Our grocery stores will have stocked shelves.
There will be parades on the Fourth of July. Our electricity will flow. The Bachelor will deliver plenty of drama. And there will be heroes.
We know that in the darkest hour, a hero will emerge and rescue us. If not rescue us, then take us by the collective hand, guide us and show us the way through, to safety.
When the U.S. declared independence from Britain, it was audacious and hopeless. It should have never succeeded. We were undermanned, undersupplied, and undertrained. In that moment, at our birth as a nation, when we wailed the cry of a newborn, a hero rose up, stepped forward, and despite his own modesty, led us to victory.
“This great man was agitated and embarrassed, more than ever he was by the levelled Cannon or pointed Musket.” ~ Pennsylvania Senator, speaking of George Washington at his inauguration.
Washington appeared and acted on our behalf. Here was a man, now proven by the test of time to be among the greatest leaders and statesmen in world history, right on time, our humble avenger, when we needed one most.
A century after Washington, when we went to war with ourselves, the very existence of our republic was threatened. State fought state, brother against brother. Most certainly, it should have brought about the bloody end of the American experiment.
“We are not enemies, but friends. We must not be enemies. Though passion may have strained it must not break our bonds of affection. The mystic chords of memory, stretching from every battlefield and patriot grave to every living heart and hearthstone all over this broad land, will yet swell the chorus of the Union, when again touched, as surely they will be, by the better angels of our nature.” ~ Abraham Lincoln at the close of his first inaugural address, hoping to avoid civil war.

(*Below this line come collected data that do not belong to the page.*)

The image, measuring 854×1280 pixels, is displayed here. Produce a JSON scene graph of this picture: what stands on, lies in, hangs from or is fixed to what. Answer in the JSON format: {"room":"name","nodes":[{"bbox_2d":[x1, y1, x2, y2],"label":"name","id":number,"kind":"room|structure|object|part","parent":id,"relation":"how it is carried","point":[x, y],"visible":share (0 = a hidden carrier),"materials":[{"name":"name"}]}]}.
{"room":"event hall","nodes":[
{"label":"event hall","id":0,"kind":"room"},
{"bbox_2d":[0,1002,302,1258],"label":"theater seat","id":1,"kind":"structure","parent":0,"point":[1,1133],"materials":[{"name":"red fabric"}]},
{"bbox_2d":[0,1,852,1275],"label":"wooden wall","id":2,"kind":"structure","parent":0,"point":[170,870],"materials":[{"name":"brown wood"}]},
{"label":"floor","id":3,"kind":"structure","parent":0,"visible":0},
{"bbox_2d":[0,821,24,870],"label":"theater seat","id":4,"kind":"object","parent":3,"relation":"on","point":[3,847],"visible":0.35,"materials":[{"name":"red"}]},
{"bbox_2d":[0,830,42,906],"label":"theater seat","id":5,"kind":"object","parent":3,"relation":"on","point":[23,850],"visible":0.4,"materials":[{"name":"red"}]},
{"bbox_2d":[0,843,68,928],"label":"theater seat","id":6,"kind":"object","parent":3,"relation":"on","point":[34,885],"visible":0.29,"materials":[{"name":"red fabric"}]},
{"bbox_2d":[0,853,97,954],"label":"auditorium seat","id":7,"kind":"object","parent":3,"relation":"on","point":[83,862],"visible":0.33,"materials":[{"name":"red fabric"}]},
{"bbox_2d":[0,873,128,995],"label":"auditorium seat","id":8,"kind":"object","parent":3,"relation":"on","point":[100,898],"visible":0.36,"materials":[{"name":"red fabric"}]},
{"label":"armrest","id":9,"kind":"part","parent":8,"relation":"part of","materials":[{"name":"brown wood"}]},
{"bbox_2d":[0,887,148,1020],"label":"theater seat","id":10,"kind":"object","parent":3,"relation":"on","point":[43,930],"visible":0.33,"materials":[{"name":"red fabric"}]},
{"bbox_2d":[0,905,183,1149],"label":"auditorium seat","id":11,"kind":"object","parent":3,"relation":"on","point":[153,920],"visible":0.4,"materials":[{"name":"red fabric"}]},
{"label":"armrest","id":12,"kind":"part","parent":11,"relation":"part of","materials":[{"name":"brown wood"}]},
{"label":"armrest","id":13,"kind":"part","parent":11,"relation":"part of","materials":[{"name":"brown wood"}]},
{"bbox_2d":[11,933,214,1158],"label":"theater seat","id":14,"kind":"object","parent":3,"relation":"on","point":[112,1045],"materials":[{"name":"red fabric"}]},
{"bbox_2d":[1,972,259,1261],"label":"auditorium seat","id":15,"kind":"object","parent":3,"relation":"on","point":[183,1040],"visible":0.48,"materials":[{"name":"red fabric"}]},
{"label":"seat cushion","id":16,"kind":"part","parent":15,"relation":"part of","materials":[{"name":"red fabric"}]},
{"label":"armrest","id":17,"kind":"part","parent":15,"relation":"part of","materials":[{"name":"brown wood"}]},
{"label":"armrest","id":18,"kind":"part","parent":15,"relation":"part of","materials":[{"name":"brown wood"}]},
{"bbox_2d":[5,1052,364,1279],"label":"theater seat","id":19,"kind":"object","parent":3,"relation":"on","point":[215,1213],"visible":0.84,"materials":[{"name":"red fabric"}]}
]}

From poverty and through adversity, our hero dusted off his black hat, groomed a scraggly beard, stood erect, and spoke words that stitched us back together. He forced his vision upon us and never ceased to champion not who we were, but who we would become.
Years after Lincoln, when racism stunted us and threatened to defeat us, our hero walked from behind the curtain of anonymity and four times, ascended the gold medal platform in the darkest of dark places—Nazi Germany.

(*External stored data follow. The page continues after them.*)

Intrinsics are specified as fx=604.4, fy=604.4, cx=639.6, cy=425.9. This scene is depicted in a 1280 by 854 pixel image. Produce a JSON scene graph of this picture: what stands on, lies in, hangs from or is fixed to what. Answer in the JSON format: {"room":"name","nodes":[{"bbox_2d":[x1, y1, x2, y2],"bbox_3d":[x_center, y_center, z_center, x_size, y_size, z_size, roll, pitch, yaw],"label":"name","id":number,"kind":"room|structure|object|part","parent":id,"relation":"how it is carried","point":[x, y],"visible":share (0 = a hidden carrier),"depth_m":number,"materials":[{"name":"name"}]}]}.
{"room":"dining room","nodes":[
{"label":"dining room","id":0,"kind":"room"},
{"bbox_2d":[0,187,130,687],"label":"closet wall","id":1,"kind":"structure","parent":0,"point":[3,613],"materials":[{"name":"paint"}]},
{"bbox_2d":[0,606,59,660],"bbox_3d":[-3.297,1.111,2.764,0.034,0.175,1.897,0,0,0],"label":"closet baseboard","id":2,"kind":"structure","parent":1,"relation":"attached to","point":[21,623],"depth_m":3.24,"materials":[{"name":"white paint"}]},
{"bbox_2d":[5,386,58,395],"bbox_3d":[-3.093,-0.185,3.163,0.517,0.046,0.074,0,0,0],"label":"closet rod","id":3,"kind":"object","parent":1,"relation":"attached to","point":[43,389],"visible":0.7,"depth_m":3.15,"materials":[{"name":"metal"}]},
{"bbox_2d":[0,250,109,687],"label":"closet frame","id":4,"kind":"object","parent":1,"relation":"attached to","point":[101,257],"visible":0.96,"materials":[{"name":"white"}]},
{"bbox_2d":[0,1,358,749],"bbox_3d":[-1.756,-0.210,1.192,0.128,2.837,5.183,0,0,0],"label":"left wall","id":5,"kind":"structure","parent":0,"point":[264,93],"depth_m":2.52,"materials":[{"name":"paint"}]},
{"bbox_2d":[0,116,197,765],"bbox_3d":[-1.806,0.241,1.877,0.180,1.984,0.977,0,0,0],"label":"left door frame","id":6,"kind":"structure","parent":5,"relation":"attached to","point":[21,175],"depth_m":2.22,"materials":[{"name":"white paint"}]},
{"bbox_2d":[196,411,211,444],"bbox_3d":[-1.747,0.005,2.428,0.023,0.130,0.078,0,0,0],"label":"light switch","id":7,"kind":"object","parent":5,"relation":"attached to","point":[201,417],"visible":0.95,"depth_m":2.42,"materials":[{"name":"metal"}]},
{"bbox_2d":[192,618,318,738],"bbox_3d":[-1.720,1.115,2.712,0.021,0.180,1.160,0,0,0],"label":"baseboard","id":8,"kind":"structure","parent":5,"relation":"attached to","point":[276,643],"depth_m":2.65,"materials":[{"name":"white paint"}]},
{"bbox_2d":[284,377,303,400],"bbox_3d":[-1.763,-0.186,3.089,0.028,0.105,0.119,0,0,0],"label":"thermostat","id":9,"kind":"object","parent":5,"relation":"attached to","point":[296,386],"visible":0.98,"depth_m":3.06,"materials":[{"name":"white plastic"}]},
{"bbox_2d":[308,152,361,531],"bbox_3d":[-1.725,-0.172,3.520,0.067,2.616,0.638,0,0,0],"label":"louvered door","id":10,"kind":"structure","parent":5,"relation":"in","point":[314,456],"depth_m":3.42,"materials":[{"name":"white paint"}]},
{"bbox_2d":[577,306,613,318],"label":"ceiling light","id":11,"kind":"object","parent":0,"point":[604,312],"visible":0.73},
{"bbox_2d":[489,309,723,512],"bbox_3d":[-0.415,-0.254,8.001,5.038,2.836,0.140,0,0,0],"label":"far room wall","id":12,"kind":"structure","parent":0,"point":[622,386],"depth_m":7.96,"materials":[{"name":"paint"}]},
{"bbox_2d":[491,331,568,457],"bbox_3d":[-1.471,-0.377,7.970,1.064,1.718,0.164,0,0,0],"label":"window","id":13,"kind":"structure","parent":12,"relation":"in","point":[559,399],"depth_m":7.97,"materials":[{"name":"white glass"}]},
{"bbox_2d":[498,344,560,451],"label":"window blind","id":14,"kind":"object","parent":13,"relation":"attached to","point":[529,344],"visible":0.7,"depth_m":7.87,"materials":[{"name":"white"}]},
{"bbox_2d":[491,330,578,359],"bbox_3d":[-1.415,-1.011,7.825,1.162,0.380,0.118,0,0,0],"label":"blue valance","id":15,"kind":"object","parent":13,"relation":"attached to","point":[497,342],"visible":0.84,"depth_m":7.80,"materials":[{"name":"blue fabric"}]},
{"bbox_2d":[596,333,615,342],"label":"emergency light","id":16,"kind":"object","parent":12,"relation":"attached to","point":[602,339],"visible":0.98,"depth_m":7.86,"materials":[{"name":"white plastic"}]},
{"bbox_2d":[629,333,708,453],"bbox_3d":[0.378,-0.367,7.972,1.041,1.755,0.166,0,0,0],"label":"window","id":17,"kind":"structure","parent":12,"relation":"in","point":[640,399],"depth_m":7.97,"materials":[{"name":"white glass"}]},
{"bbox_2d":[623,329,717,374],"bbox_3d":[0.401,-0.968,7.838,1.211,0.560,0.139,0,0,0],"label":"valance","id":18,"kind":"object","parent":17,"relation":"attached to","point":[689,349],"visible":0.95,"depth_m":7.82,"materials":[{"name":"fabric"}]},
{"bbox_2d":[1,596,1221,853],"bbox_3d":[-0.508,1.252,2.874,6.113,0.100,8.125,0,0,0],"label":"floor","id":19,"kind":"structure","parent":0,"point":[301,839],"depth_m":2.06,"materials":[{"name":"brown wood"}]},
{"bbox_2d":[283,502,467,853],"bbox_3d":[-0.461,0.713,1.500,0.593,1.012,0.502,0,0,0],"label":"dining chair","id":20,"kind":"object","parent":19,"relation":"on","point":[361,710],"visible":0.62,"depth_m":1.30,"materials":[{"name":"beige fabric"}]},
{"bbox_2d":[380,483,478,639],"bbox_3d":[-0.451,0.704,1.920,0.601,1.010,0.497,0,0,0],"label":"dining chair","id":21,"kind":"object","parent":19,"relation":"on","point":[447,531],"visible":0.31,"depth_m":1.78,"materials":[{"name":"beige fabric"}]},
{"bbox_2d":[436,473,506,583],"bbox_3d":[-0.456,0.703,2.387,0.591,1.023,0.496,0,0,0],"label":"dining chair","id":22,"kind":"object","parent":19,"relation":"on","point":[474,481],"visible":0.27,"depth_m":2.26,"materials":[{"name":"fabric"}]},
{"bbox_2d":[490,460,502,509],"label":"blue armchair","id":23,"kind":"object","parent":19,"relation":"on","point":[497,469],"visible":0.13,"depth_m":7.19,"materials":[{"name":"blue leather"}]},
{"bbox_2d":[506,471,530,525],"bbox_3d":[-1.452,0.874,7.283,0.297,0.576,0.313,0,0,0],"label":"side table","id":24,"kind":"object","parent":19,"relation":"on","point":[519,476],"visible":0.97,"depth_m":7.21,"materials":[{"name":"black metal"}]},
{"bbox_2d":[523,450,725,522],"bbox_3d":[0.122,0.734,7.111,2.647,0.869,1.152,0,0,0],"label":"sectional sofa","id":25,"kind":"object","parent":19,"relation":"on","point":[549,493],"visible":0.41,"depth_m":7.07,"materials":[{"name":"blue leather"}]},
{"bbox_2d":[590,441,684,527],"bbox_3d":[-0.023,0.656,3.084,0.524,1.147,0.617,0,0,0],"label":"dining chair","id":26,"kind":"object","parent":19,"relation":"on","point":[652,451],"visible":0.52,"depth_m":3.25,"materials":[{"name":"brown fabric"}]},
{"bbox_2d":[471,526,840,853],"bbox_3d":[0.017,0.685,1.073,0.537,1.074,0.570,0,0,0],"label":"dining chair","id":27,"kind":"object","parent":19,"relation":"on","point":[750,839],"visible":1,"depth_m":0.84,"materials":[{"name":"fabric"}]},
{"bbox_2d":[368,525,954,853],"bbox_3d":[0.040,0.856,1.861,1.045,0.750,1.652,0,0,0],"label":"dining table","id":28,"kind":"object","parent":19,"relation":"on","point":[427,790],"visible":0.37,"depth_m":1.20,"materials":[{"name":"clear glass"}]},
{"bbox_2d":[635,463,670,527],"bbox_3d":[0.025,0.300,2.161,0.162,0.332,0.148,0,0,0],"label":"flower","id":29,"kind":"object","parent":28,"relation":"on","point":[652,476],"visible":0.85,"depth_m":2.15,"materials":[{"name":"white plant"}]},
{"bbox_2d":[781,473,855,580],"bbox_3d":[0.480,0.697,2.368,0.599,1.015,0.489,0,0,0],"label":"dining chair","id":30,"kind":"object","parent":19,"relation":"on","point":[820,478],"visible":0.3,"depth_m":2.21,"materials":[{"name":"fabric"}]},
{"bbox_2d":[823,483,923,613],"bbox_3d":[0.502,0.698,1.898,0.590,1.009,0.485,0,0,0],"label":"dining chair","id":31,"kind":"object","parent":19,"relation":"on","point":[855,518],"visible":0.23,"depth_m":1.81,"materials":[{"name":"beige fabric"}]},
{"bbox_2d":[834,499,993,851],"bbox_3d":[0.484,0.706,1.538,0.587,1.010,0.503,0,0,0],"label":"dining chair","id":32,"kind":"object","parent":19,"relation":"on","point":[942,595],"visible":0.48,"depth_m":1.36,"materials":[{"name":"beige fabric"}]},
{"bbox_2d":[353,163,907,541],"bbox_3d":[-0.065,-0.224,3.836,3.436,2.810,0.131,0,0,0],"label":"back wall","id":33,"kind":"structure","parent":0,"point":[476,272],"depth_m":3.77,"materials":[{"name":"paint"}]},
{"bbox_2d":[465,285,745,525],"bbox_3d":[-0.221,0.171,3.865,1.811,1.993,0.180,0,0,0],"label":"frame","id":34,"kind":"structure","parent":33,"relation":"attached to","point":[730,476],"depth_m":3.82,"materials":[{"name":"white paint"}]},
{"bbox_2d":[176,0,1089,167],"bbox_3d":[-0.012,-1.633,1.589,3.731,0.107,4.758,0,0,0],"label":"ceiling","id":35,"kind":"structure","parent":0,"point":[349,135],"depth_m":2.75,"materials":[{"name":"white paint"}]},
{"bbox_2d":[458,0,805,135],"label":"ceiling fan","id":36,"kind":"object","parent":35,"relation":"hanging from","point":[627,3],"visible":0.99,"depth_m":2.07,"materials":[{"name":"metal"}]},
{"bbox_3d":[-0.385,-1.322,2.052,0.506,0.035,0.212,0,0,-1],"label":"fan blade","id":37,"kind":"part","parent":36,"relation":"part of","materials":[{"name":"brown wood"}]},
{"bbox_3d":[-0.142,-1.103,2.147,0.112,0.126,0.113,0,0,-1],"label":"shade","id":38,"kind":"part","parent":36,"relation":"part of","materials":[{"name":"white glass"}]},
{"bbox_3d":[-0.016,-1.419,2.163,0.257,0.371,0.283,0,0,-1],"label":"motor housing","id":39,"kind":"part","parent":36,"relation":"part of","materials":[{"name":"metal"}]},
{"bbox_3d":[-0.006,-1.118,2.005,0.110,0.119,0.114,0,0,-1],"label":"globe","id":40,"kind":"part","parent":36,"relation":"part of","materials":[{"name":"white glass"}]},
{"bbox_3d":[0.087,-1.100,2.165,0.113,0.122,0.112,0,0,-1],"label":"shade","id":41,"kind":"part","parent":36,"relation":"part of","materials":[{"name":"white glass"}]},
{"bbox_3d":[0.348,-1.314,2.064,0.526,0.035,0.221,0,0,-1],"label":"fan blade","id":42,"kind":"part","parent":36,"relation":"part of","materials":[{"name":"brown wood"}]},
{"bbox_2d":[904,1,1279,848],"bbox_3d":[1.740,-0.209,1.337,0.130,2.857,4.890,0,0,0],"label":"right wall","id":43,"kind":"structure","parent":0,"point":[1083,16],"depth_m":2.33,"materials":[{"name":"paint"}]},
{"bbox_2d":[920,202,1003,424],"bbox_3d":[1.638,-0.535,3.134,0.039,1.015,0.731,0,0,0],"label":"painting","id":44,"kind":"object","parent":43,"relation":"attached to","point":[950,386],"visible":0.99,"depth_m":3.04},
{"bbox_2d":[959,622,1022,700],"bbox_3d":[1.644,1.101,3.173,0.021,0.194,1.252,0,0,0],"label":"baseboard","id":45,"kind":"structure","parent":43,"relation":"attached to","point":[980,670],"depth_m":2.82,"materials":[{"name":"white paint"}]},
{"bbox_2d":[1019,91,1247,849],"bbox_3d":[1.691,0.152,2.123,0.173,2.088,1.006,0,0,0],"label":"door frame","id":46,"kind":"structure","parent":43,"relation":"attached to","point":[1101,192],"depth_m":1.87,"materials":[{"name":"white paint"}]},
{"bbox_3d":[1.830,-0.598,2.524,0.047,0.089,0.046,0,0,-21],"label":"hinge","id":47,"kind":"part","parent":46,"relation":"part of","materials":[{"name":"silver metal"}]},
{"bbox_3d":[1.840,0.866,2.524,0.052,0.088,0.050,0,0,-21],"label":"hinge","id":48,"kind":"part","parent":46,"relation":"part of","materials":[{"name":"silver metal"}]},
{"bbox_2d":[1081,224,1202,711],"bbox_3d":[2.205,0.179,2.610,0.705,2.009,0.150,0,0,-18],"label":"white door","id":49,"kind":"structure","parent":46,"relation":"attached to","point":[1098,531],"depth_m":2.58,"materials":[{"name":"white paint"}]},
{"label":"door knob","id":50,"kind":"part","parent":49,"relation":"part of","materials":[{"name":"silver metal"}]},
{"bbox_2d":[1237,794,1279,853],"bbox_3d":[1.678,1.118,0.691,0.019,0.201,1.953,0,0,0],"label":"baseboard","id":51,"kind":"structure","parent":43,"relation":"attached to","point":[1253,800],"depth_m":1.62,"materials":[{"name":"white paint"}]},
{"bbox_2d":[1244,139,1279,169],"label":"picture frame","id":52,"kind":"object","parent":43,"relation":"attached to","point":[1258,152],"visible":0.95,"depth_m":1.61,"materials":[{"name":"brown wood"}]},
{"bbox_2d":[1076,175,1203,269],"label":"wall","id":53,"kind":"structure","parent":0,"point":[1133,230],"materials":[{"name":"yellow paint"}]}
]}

“Find the good. It’s all around you. Find it, showcase it and you’ll start believing in it.” ~ Jesse Owens
Jesse Owens, an Olympic gold medalist, son of a sharecropper and grandson of a slave, was made to order: talented, determined, and strong enough to show us the way through a hurricane of hate and ignorance.
From our birth, we have come to expect a hero to rise and do what needs doing.
Now, our nation is fractured. Bleeding. Hemorrhaging hope.
Our eyes scan the horizon, our steadfast gaze fixed upon the golden glow, that place from which our heroes have always emerged.
And we wait.
It’s what we are accustomed to here, in the land of the free.
Here in the murk between election and inauguration, our darkness feels dark. As if its equal has never blotted our spacious skies, blighted our amber waves of grain, or muted our fruited plains.
Where is our hero? Show yourself. Please.
Heroes like Washington and Lincoln and Owens are not conjured. They are forged. They are not what we need when we find them, but they discover greatness in their struggle to guide us. That is why they win us. It is why we love them, why we follow.
In this moment of national distress, we hope.
So, who will it be? Who can it be?
He fits what we are accustomed to here, in the home of the brave. The one who is raw and savage and untested, but strong.
Now, as the bugle echoes, we, the people, look to you, Mr. Trump.
We, the people, wait for your inauguration. We, the people, will listen. We, the people, ache to hear humility in the fashion of Washington. We, the people, strain to hear words that bind us, mend us, unite us in the fashion of Lincoln. We, the people, want to believe in our goodness again, our greatness as a good people. Tell us, bolster us, remind us in the fashion of Owens.
It is what our heroes have done.
It is what we are accustomed to, here, in the United States of America.